**Exercise prompt:** Read the lines below. Copy out any that hold the string "some".

=== Section Start ===

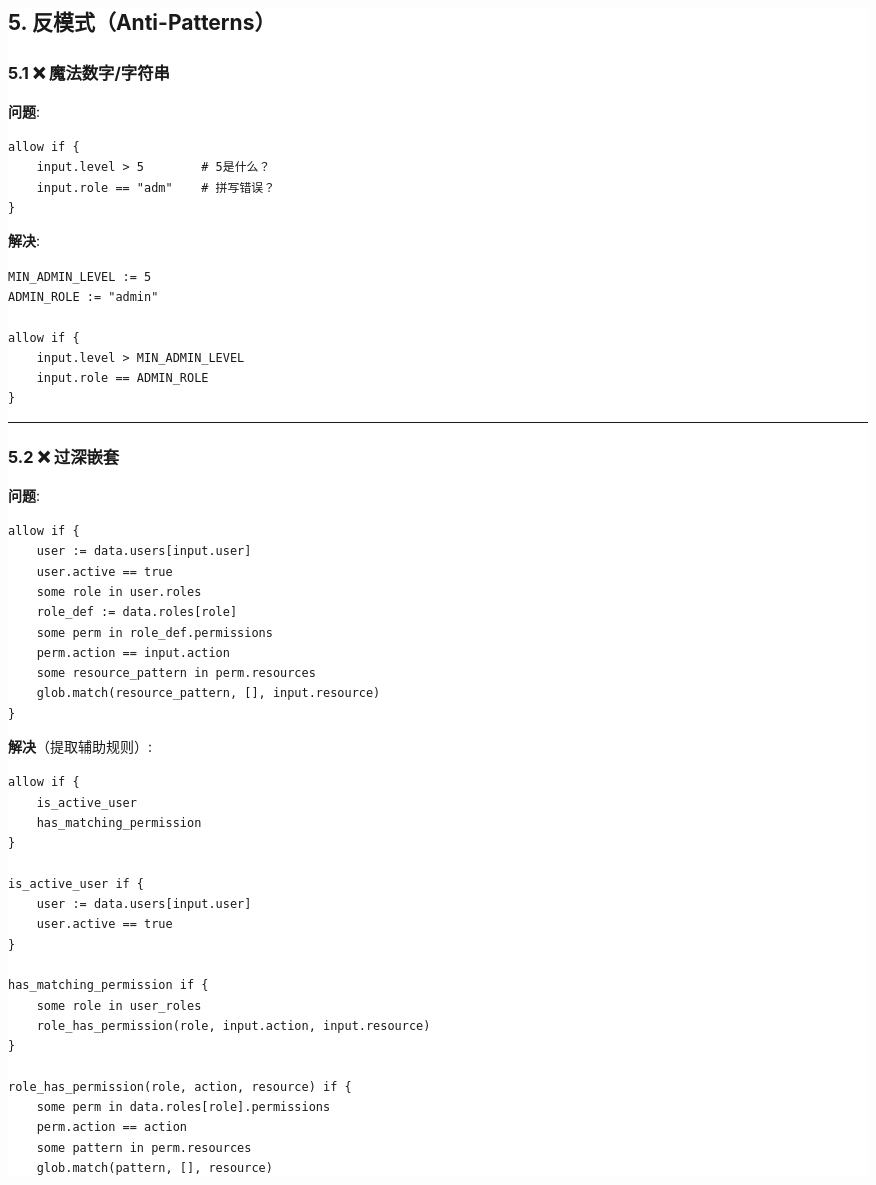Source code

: 
## 5. 反模式（Anti-Patterns）

### 5.1 ❌ 魔法数字/字符串

**问题**:

```rego
allow if {
    input.level > 5        # 5是什么？
    input.role == "adm"    # 拼写错误？
}
```

**解决**:

```rego
MIN_ADMIN_LEVEL := 5
ADMIN_ROLE := "admin"

allow if {
    input.level > MIN_ADMIN_LEVEL
    input.role == ADMIN_ROLE
}
```

---

### 5.2 ❌ 过深嵌套

**问题**:

```rego
allow if {
    user := data.users[input.user]
    user.active == true
    some role in user.roles
    role_def := data.roles[role]
    some perm in role_def.permissions
    perm.action == input.action
    some resource_pattern in perm.resources
    glob.match(resource_pattern, [], input.resource)
}
```

**解决**（提取辅助规则）:

```rego
allow if {
    is_active_user
    has_matching_permission
}

is_active_user if {
    user := data.users[input.user]
    user.active == true
}

has_matching_permission if {
    some role in user_roles
    role_has_permission(role, input.action, input.resource)
}

role_has_permission(role, action, resource) if {
    some perm in data.roles[role].permissions
    perm.action == action
    some pattern in perm.resources
    glob.match(pattern, [], resource)
```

=== Section End ===

**Solution for this problem:**
    some role in user.roles
    some perm in role_def.permissions
    some resource_pattern in perm.resources
    some role in user_roles
    some perm in data.roles[role].permissions
    some pattern in perm.resources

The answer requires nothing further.